What is the locus of $\{e^{i \theta} + be^{-i \theta} \ : \theta \in [0, 2 \pi] \}$ for fixed $b \in \mathbb{C}$?
Write $ w := u +iv = z+b \bar z$, where $z$ traverses the unit circle exactly once. After substituting $Re(z)= \cos \theta, Im(z) = \sin \theta$ and some algebra I get,
$ (1): \ v^2 + \frac{(1-b)^2 u^2}{(1+b)^2} = 1-b ^2$ for $ b \neq 1,-1$ and $(2): \ w=2Rez, (3): \ w= -2Imz$ for $ b=1$ and $b=-1$ respectively.
If it weren't for the fact that $b$ is complex I would say that $(1)$ is just a conic section. Can someone help me finish this off/ tell me where I've gone wrong? Many thanks!

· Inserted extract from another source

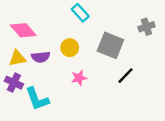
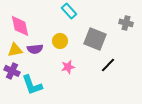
gray cross: (146, 27) -> (126, 23), turned 32
pink diamond: (23, 30) -> (20, 26), turned 30

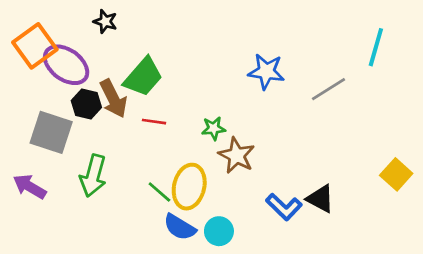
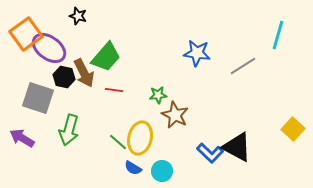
black triangle: (320, 199) -> (237, 147), size x1.4
blue semicircle: (180, 227) -> (133, 168), size x0.7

Writing $b = p + iq$ for $p, q \in \mathbb{R}$, we can expand the expression as
\begin{align*} e^{i\theta} + be^{-i\theta} &= (\cos\theta + i\sin\theta) + (p+iq)(\cos\theta-i\sin\theta) \\ &= ((1+p)\cos\theta + q\sin\theta) + i((1-p)\sin\theta + q\cos\theta). \end{align*}
So if we write $x + iy = e^{i\theta} + be^{-i\theta}$ for real $x, y$, we are led to the system of linear equations
$$ \begin{pmatrix} x \\ y \end{pmatrix} = \begin{pmatrix} 1+p & q \\ q & 1-p \end{pmatrix} \begin{pmatrix} \cos\theta \\ \sin\theta \end{pmatrix}. \tag{*}$$
If you are familiar with spectral theorem, this allows to deduce that the locus is a possibly degenerate ellipse whose major and minor axes are determined by the eigenvalue/eigenvector pairs of the 2 by 2 matrix appearing in $\text{(*)}$.
Otherwise, we can still tackle this problem by more elementary means. We have two cases:
If $|b| \neq 1$ so that the 2 by 2 matrix appearing in $\text{(*)}$ is invertible, then solving $\text{(*)}$ to obtian
$$ \begin{pmatrix} \cos\theta \\ \sin\theta \end{pmatrix} = \frac{1}{1-|b|^2} \begin{pmatrix} 1-p & -q \\ -q & 1+p \end{pmatrix} \begin{pmatrix} x \\ y \end{pmatrix} $$
and then plugging this to the relation $\cos^2\theta + \sin^2\theta = 1$, we end up with
$$ ((1-p)x - qy)^2 + (-qx + (1+p)y)^2 = (1-|b|^2)^2. $$
This is the equation of the locus, and it is indeed an ellipse.
If $|b| = 1$, then write $b = e^{i\alpha}$ and note that
$$ e^{i\theta} + be^{-i\theta} = e^{i\alpha/2} \bigl( e^{i(\theta-\alpha/2)} + e^{-i(\theta-\alpha/2)} \bigr) = 2 e^{i\alpha/2} \cos(\theta-\alpha/2). $$
So the locus is the line segment $[-2, 2]$ rotated around $0$ by $\alpha/2$ radian.